─── Listed records
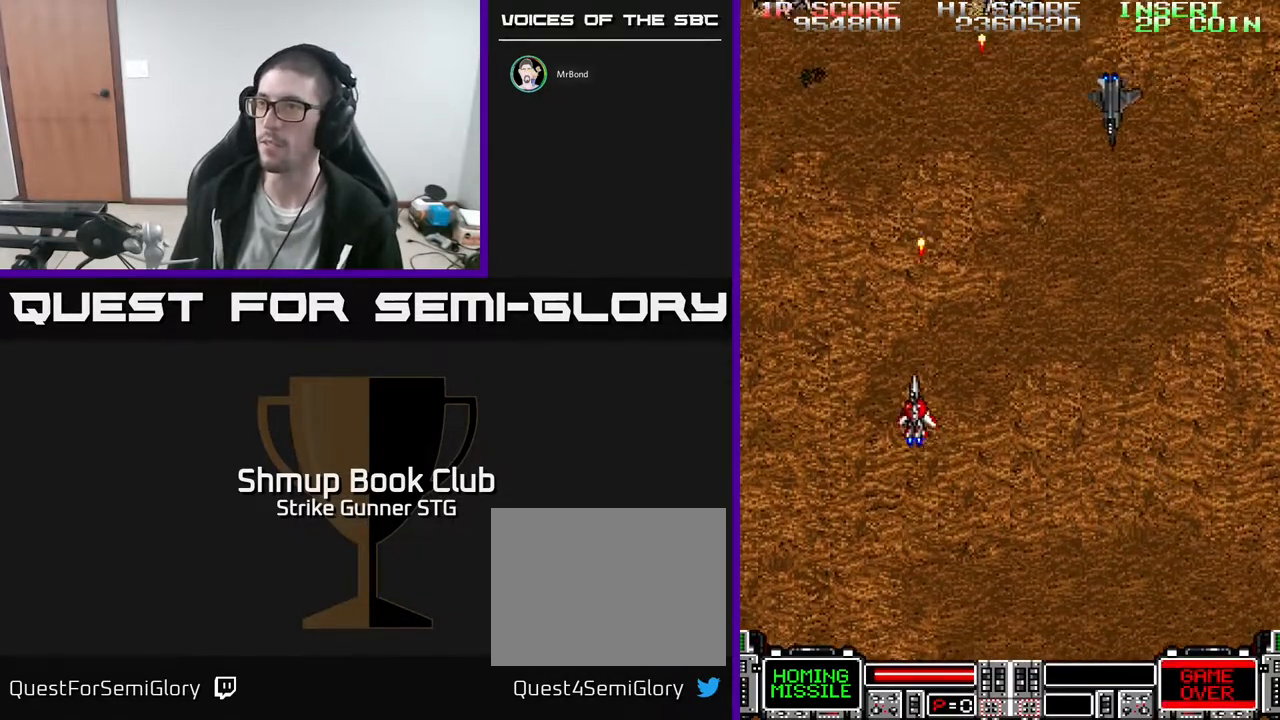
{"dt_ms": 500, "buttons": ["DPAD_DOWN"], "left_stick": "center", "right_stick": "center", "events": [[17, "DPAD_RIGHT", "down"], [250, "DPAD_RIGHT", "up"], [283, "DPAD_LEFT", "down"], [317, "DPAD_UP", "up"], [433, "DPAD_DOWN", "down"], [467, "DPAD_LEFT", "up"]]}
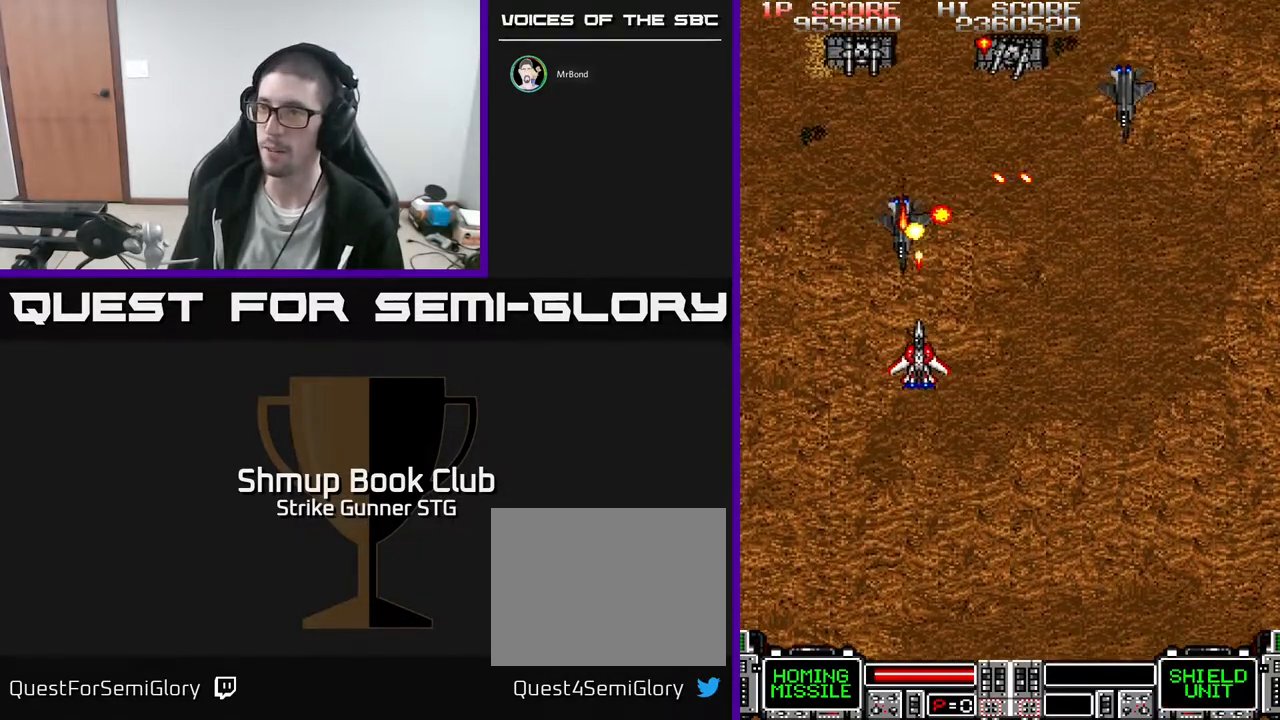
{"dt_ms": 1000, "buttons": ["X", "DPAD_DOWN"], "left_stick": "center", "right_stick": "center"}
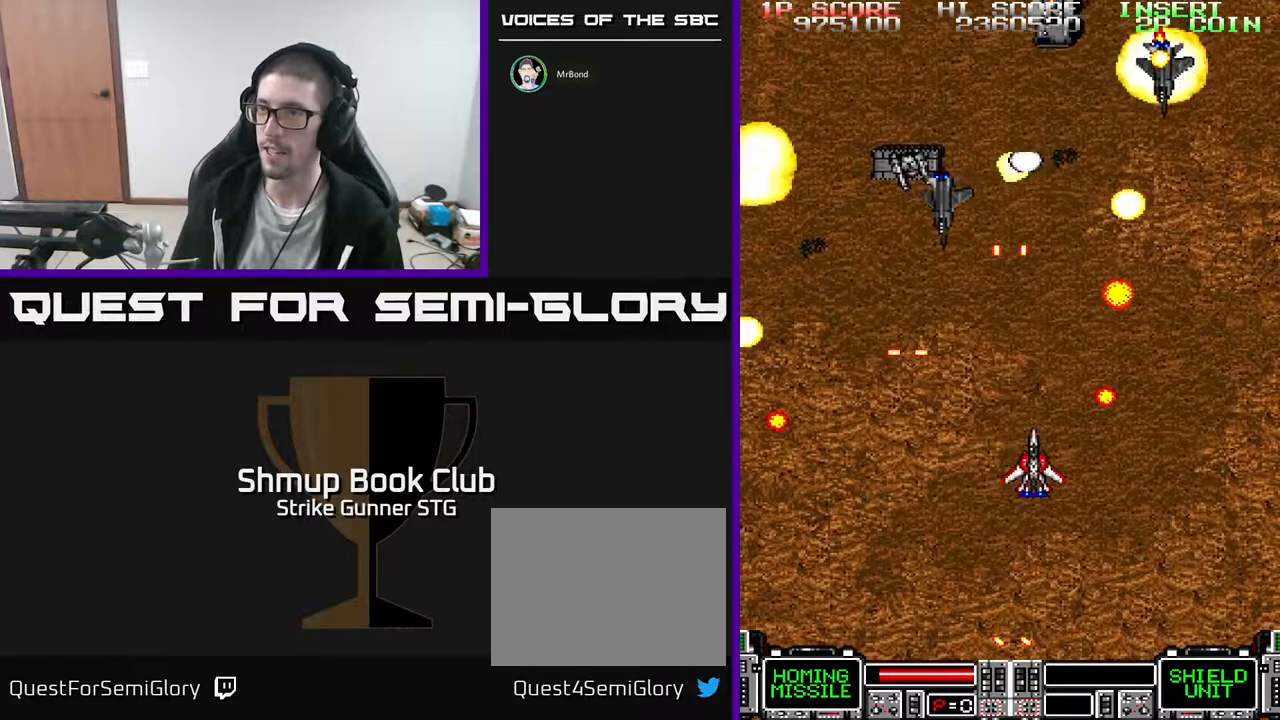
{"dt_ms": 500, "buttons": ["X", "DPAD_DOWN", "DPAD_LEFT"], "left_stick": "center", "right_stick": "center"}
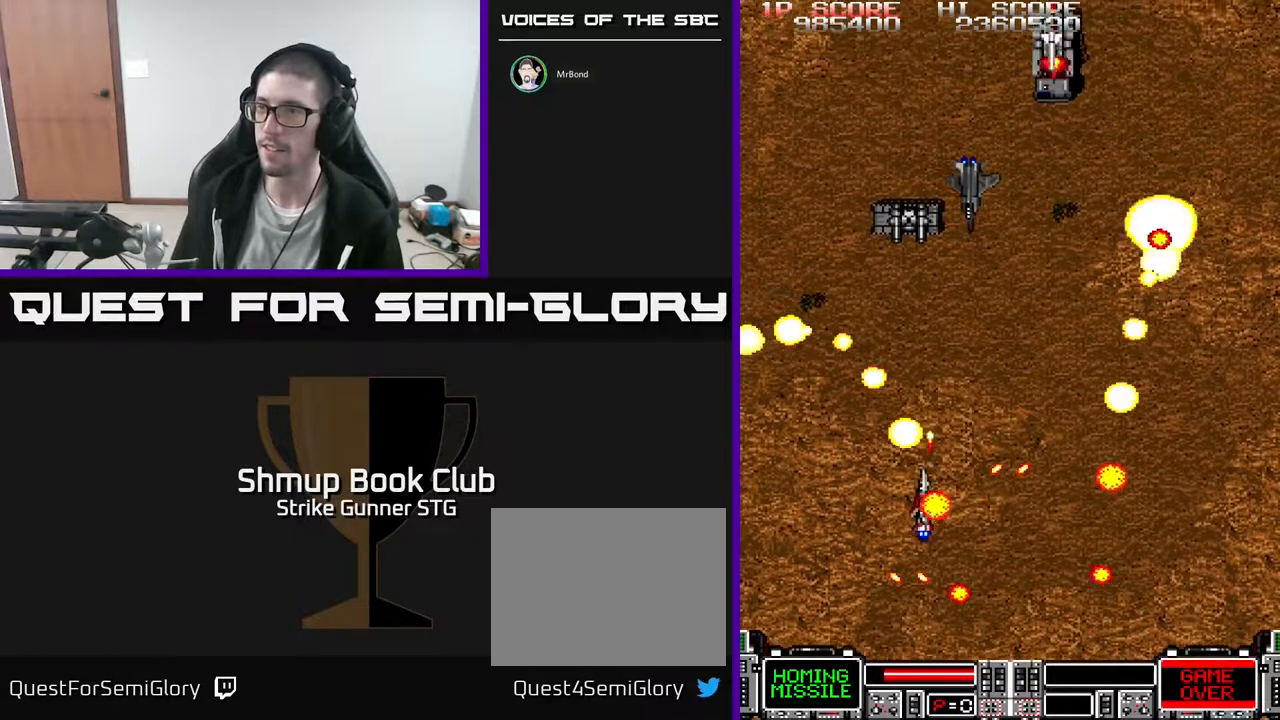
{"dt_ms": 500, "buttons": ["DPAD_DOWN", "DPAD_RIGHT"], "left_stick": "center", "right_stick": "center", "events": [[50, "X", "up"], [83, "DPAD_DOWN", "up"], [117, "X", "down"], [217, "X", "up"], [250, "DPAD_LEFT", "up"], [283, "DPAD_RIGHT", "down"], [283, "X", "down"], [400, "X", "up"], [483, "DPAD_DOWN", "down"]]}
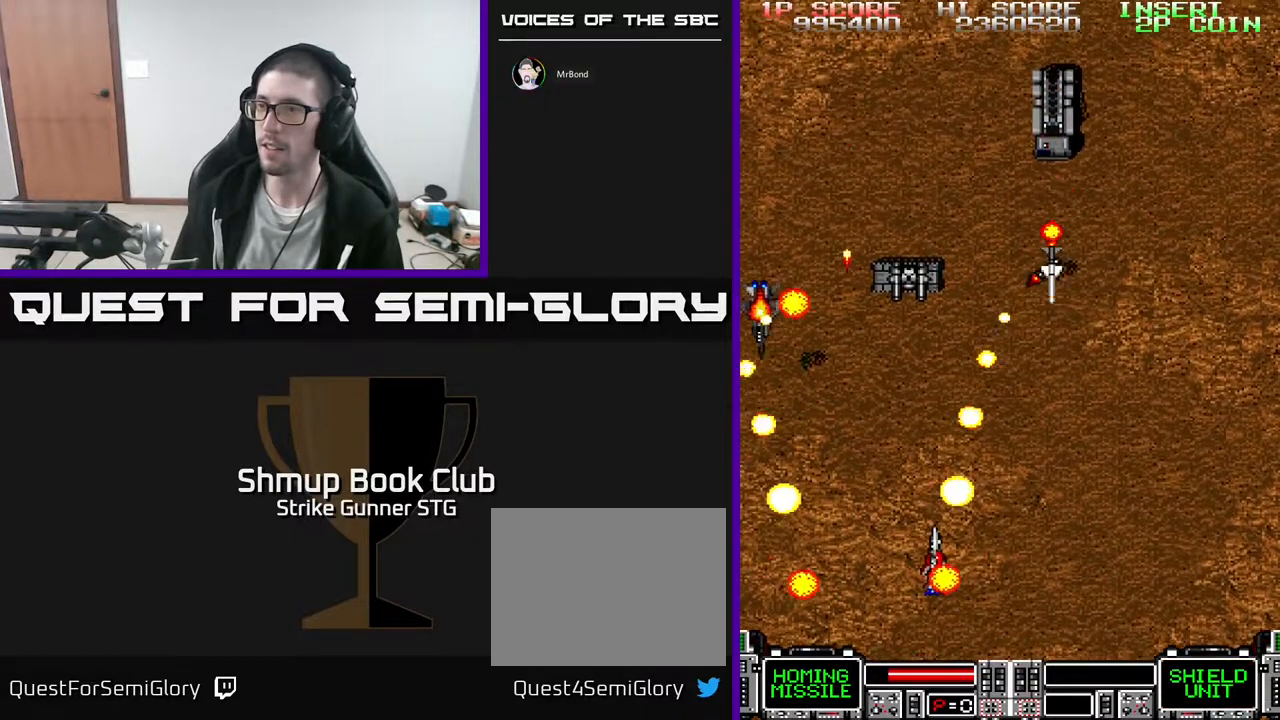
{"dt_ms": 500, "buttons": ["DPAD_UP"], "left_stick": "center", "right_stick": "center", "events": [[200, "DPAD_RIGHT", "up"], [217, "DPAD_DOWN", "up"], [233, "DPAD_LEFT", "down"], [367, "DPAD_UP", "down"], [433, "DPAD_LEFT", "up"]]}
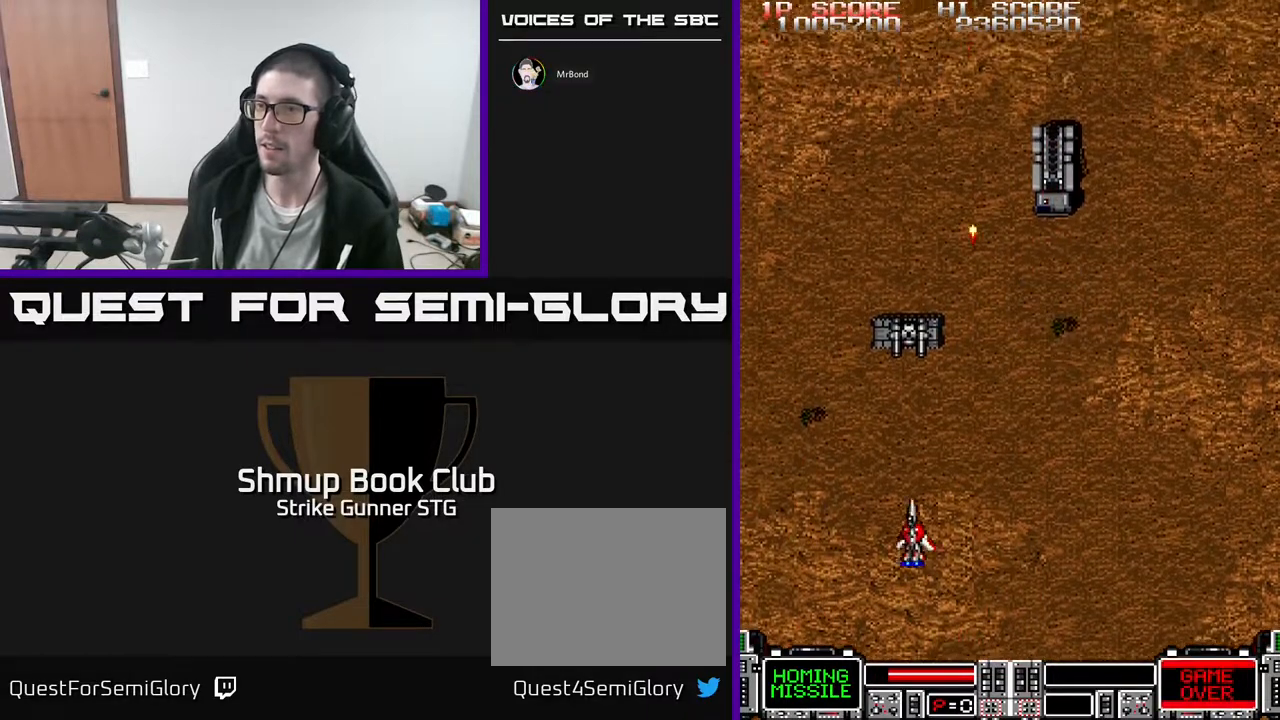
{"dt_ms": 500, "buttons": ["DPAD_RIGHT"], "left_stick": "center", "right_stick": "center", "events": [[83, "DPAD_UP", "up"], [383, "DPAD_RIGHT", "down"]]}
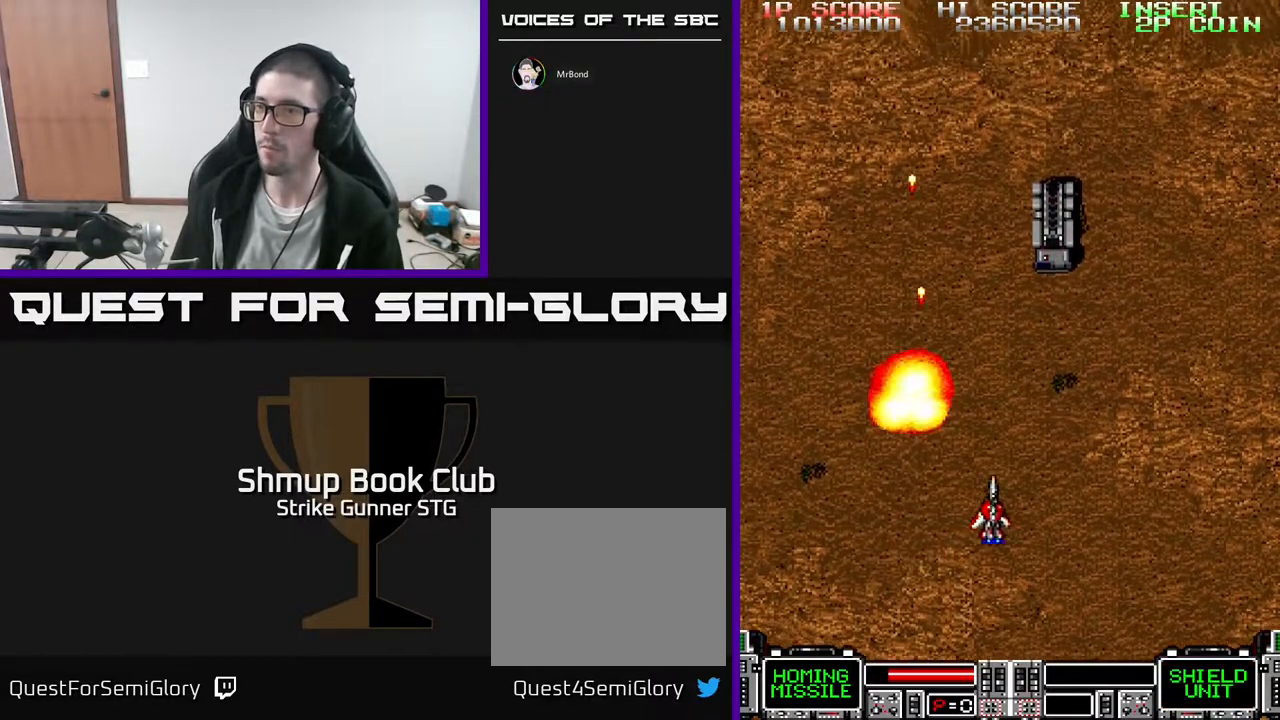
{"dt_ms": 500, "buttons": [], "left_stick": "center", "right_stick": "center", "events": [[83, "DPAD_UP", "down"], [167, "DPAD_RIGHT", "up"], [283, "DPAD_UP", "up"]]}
──────
Task instructions -
Type the entries above out again exactly, with no pictures.

Answer to the exercise -
{"dt_ms": 500, "buttons": ["DPAD_DOWN"], "left_stick": "center", "right_stick": "center", "events": [[17, "DPAD_RIGHT", "down"], [250, "DPAD_RIGHT", "up"], [283, "DPAD_LEFT", "down"], [317, "DPAD_UP", "up"], [433, "DPAD_DOWN", "down"], [467, "DPAD_LEFT", "up"]]}
{"dt_ms": 1000, "buttons": ["X", "DPAD_DOWN"], "left_stick": "center", "right_stick": "center"}
{"dt_ms": 500, "buttons": ["X", "DPAD_DOWN", "DPAD_LEFT"], "left_stick": "center", "right_stick": "center"}
{"dt_ms": 500, "buttons": ["DPAD_DOWN", "DPAD_RIGHT"], "left_stick": "center", "right_stick": "center", "events": [[50, "X", "up"], [83, "DPAD_DOWN", "up"], [117, "X", "down"], [217, "X", "up"], [250, "DPAD_LEFT", "up"], [283, "DPAD_RIGHT", "down"], [283, "X", "down"], [400, "X", "up"], [483, "DPAD_DOWN", "down"]]}
{"dt_ms": 500, "buttons": ["DPAD_UP"], "left_stick": "center", "right_stick": "center", "events": [[200, "DPAD_RIGHT", "up"], [217, "DPAD_DOWN", "up"], [233, "DPAD_LEFT", "down"], [367, "DPAD_UP", "down"], [433, "DPAD_LEFT", "up"]]}
{"dt_ms": 500, "buttons": ["DPAD_RIGHT"], "left_stick": "center", "right_stick": "center", "events": [[83, "DPAD_UP", "up"], [383, "DPAD_RIGHT", "down"]]}
{"dt_ms": 500, "buttons": [], "left_stick": "center", "right_stick": "center", "events": [[83, "DPAD_UP", "down"], [167, "DPAD_RIGHT", "up"], [283, "DPAD_UP", "up"]]}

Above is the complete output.